Cost for the 55 Alive program is $10 and should be paid in advance. Call Lou Rehm at 887-9566 for reservations.
Families in Crisis
The YWCA is now accepting applications for volunteers to help with services vital to victims of domestic violence. Volunteers are needed to answer crisis telephone lines, work with children of battered women, and serve as community educators and legal advocates.
Training for volunteers is scheduled from 9 a.m. to 4 p.m. Sept. 14 and Sept. 21 at the YMCA (601 S. Jefferson Davis Pkwy.). Call Barbara Blunt at 482-9922 for a volunteer application and information.
Women who give up their babies for adoption often are doing what is best for the child, but the decision can be devastating for the mother. To help these women cope, Volunteers of America offers free monthly support groups -- Healing Hearts -- where the mothers can discuss their feelings with other women who have gone through the process as well as trained professionals.
Healing Hearts I, for women who have undergone a closed adoption in which they no longer have contact or information with the adopted child, meets from 7 p.m. to 8:30 p.m. on the third Monday of each month. Healing Hearts II, which focuses on women who have undergone an open adoption in which they have an ongoing relationship with the child they gave up, meets from 7 p.m. to 8 p.m. on the second Monday of each month.
Both groups are free and meet at 3939 N. Causeway Blvd., Suite 203, Metairie. Call 836-8705 for information.
For the Kids
It's time to break out the running shoes and take a walk in the park to raise money to fulfill the wishes of children who are ill.

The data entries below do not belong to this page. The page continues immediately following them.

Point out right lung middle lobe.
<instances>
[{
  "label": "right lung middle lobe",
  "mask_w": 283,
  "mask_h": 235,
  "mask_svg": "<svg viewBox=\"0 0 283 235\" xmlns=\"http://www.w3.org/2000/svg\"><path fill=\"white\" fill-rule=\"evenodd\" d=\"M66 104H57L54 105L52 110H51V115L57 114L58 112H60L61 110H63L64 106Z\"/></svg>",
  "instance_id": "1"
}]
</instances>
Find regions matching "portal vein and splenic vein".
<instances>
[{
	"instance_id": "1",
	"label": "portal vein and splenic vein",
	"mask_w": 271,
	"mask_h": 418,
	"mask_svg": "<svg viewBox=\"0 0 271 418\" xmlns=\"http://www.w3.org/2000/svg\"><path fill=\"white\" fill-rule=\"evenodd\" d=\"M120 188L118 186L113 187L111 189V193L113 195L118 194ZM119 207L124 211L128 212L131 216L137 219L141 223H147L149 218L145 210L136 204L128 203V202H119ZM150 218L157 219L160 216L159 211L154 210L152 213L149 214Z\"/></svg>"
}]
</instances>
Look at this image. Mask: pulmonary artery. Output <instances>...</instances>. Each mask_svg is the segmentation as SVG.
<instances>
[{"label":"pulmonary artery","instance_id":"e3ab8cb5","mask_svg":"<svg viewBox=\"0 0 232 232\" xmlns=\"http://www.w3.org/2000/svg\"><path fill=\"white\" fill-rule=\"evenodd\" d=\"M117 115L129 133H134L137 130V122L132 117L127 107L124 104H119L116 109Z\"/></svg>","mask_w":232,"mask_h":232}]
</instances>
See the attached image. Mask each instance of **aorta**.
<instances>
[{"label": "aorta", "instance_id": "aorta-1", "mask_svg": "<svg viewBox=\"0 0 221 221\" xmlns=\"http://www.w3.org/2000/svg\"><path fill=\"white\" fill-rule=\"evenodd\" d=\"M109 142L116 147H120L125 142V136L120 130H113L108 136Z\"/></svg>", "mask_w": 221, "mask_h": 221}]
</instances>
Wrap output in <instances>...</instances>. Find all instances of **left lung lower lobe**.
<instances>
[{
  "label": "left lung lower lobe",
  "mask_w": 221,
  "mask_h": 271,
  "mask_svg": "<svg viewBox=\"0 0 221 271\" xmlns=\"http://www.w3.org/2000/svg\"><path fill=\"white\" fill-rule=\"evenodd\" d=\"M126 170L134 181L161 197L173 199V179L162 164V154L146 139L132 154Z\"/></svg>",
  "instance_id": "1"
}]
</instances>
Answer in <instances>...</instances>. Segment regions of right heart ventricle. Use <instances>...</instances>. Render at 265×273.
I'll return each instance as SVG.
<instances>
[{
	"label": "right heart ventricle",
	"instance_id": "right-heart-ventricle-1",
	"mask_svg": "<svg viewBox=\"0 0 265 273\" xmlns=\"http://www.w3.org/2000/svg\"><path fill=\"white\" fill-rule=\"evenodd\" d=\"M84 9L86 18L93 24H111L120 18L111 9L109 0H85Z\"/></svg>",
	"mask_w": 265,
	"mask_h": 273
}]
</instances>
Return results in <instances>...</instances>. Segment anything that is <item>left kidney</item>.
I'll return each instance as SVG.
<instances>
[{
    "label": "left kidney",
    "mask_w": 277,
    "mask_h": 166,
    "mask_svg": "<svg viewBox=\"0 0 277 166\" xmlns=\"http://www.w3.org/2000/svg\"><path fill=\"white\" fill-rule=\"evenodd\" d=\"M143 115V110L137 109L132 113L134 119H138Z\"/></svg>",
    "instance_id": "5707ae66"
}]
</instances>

The New Orleans Dental Hygienists' Association is sponsoring Molarthon '02, a 5K and one-mile fun run, on Oct. 20 to raise funds to benefit A Child's Wish of Greater New Orleans. The footwork begins at 8 a.m. at the Magazine Street entrance to Audubon Park.
For registration and information, call Southern Runners at 891-9999.
- Play mixed-doubles tennis or a round of golf or walk a mile to help a child during fundraisers this month to benefit Ochsner's for Children and A Child's Wish of Greater New Orleans.